I’m rambling. I’d say “to make a long story short…” but it’s way too late for that! I’m planning to write up my LR learning curve. I’ll break it up into a series of articles and try to make it sequential so you can follow it. I’m directing these articles toward those people who would also like to start using LR, and to those who are already using it but are not convinced that they are doing it right and would enjoy picking up a few tips here and there. I’ll differentiate it from the rest of the Blog so that you can skip the LR tutorials if you’re not interested.
Again, this is just a view of my experiences learning the program on my own, and some of the pitfalls I’ve avoided (and fallen into!). I’m not going to explain HOW to do stuff – pick up Kelby’s book or learn by playing with it. I’m going to try to get the concepts across, the WHY.
Another way you can learn how, and again some of why, is to spend some time with Jim Camelford. I spent an hour on the phone with him the other day and came away understanding a lot more about LR. He’s teaching LR to small groups of people, even 1 on 1, and he’ll go anywhere in the world to teach you. He’s really good at it. Contact him at jim@photography.to.
There are 3 things in LR that have convinced me to switch. I’ll tell you what they are, and they may convince you that you should too. Or not. Then I’ll talk to you one at a time about those 3 things. It’s going to take me a while to do that, so you can either browse the sections until they’re all finished or just take me at my word and dive right in. It’s up to you.
Here are the 3 things that I found that LR does really well (among many others):
1. Organizing your photos. LR makes it possible – actually easy – to organize and later find your pictures. You can save your favourites, dump the rejects, mark and group them by subject and function and any other way you can think of, and you can do all this quickly with a minimum of effort.

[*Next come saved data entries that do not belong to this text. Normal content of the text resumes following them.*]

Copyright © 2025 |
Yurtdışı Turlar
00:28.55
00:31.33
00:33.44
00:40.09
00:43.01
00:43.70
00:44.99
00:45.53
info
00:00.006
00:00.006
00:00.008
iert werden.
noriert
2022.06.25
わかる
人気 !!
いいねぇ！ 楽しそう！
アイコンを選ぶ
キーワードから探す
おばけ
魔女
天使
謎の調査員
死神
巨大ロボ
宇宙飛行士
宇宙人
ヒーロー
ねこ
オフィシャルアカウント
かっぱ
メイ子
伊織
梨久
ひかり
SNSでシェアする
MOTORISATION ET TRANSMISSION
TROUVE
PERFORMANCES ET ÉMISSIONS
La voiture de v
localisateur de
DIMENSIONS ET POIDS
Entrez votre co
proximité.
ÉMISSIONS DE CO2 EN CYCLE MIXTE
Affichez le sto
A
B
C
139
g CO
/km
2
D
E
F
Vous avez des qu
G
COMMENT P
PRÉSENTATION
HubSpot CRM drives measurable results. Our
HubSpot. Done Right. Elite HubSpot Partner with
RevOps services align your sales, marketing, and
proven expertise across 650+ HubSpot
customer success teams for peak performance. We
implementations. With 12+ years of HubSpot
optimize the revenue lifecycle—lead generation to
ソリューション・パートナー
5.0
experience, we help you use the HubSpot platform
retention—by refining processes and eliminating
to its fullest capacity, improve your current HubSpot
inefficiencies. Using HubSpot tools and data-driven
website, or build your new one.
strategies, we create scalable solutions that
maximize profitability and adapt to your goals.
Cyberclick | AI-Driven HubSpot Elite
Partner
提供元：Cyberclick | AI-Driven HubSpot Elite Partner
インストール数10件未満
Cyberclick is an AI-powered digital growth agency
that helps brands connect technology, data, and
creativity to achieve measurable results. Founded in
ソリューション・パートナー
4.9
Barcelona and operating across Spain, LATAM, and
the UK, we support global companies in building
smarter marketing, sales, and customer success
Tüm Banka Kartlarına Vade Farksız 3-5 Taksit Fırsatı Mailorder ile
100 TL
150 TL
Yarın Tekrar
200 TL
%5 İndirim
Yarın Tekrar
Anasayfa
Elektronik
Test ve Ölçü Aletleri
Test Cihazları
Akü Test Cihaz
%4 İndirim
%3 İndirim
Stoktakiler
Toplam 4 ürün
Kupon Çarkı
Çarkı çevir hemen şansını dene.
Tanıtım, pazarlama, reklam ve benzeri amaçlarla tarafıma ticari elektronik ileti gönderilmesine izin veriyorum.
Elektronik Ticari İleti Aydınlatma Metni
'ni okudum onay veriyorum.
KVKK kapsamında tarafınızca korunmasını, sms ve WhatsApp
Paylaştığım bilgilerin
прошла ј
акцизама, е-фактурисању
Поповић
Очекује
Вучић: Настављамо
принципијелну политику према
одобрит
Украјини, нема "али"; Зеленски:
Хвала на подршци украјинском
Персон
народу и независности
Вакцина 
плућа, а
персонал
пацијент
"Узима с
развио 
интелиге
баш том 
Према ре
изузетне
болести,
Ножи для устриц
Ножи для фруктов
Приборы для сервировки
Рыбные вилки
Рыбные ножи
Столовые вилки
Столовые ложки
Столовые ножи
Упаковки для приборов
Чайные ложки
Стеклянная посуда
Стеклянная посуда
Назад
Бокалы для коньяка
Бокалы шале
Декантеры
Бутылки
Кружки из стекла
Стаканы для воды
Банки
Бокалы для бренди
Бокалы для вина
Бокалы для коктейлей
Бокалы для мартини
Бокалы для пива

If you think this is trivial, you’re wrong.
2. You can edit your pictures one at a time or in batches, much faster and easier than porting over into PS and all of your edits are non-destructive and reversible. And elegant. Sure, there’s some stuff you have to go to PS to do, but you can do that and come back to LR with ONE MOUSECLICK.
3. You can output pictures for dedicated purposes with virtually one click of the mouse. For instance, I gathered the pictures I want to enter in the next club competition, then exported them to a folder called ‘xport rhcc competitions’. I resized the images to the club’s specifications, got rid of the watermark, sharpened them for viewing onscreen, renamed them and took the metadata with them all in one shot. And if I have to do it again tomorrow, it’s now ONE MOUSECLICK. Oh and if I want to print these pictures, or upload them to my SmugMug site or even create a Flash web gallery page, once I’ve set it up it’s ONE MOUSECLICK. Oh, and I did the same thing with the pictures in this Blog.